04 August 2011

CIE de Rome: 20 points pour ne pas être expulsé


Que quelqu'un nous dise si cela est normal ! Si pour aller voir sa sœur à Livourne, en Toscane, un garçon de vingt ans doit s’ouvrir une cuisse avec une lame de rasoir en fer et creuser dans la chair jusqu'à ce que la blessure soit profonde, parce que c’est le seul moyen de ne pas être réexpédié en Tunisie. Encore une autre histoire de douleur et d'humiliation en provenance du centre d'identification et d'expulsion (CIE) de Rome. Le protagoniste s’appelle Khalil. C'est un garçon tunisien de Jbel Ahmer, un quartier populaire de la banlieue de Tunis. Il est arrivé à Lampedusa il y a quatre mois et de là il est passé au Cie de Ponte Galeria. On est venu le chercher cette nuit. Le jeudi est le jour des expulsions. Quand ils sont arrivés il était 03h40 heures. Dix-huit agents, en tenue civile. Un par un, ils ont sorti de leurs cages six Tunisiens. Puis ils sont arrivés chez lui. Quand il les a vus, il a voulu grimper sur l’échafaud au-dessus du lit, où on range les vêtements. Et il a commencé à les supplier. De ne pas le laisser partir. Qu’il avait encore les marques des coupures qu’il s’était faites les deux dernières fois qu'on avait essayé de l'emmener à l'aéroport. De le laisser guérir d'abord. Mais les agents ont insisté. Pas d’histoires. « S'il y a du sang on te laisse, sinon tu repars quand même.» Les règles sont claires. Alors, il a sorti une lame de rasoir, il l’a enfoncée dans la chair au-dessus du genou et a coupé profondément. A la vue du sang, les agents ont quitté la cellule et sont rentrés à leur poste, tranquillement, comme si de rien n’était, plutôt occupés par la préparation de la deuxième ronde d'expulsions de 07:00 heures, que non par les conditions de Khalil.

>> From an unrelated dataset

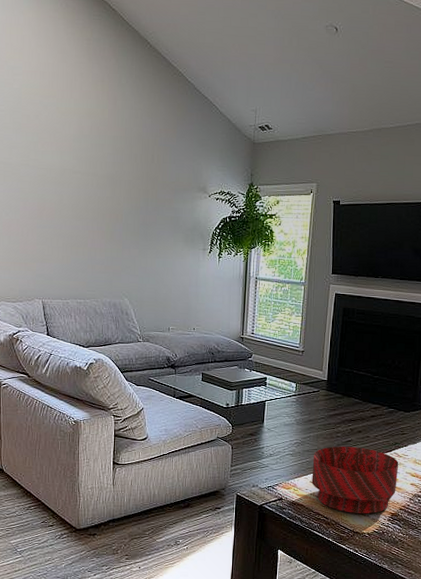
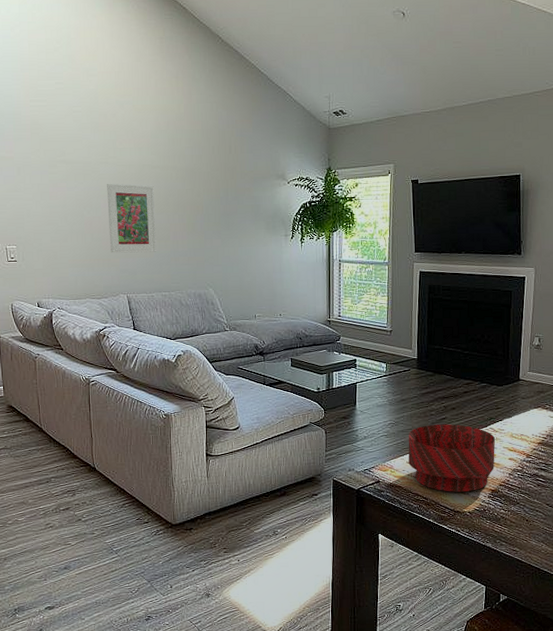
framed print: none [26,186,75,259] -> present [107,183,157,253]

Le médecin à été alerté par les autres prisonniers à force de cris et de coups. Quelqu’un est arrivé depuis l’infirmerie peu après, mais Khalil n'a pas voulu sortir. Il avait peur que ce soit un piège. Il avait peur de trouver la police prête à l'emmener après les soins. Ce genre de choses est dans l’air que l’on respire à Ponte Galeria. Sa plaie a donc été désinfectée dans sa cellule. Et seulement cinq heures plus tard, autour de neuf heures, on a réussi à le convaincre à aller à l'infirmerie.

Un de ses compagnons de cellule a compté ses points: vingt. C'est la troisième fois en quatre mois que Khalil se blesse. C’est la règle qu'il a appris rapidement des autres détenus, le sang repousse le rapatriement mieux que n'importe quel avocat.

Peut-être Khalil espère ainsi atteindre l'expiration des six mois. Et il espère être libéré par délai d'échéance et pour finalement rejoindre sa sœur qui vit à Livourne en Toscane, qui peut l’accueillir et qui peut l’aider à trouver un emploi et reprendre une vie normale. Lui qui a tout investi sur ce voyage. Et en plus de perdre quatre mois de liberté, il a aussi perdu deux de ses amis les plus chers, qui se sont noyés au large de Zarzis avec neuf autres jeunes de son quartier, Jbel Ahmer, la nuit du 29 Mars.

Khalil, qui ne parle pas un mot d'italien, ne sait toujours pas qu’avec la nouvelle loi il devra rester dans le Cie 18 mois et non plus six. Et nous ne savons pas ce qu’il sera capable de faire quand à la fin du sixième mois, il sera informé de la prolongation.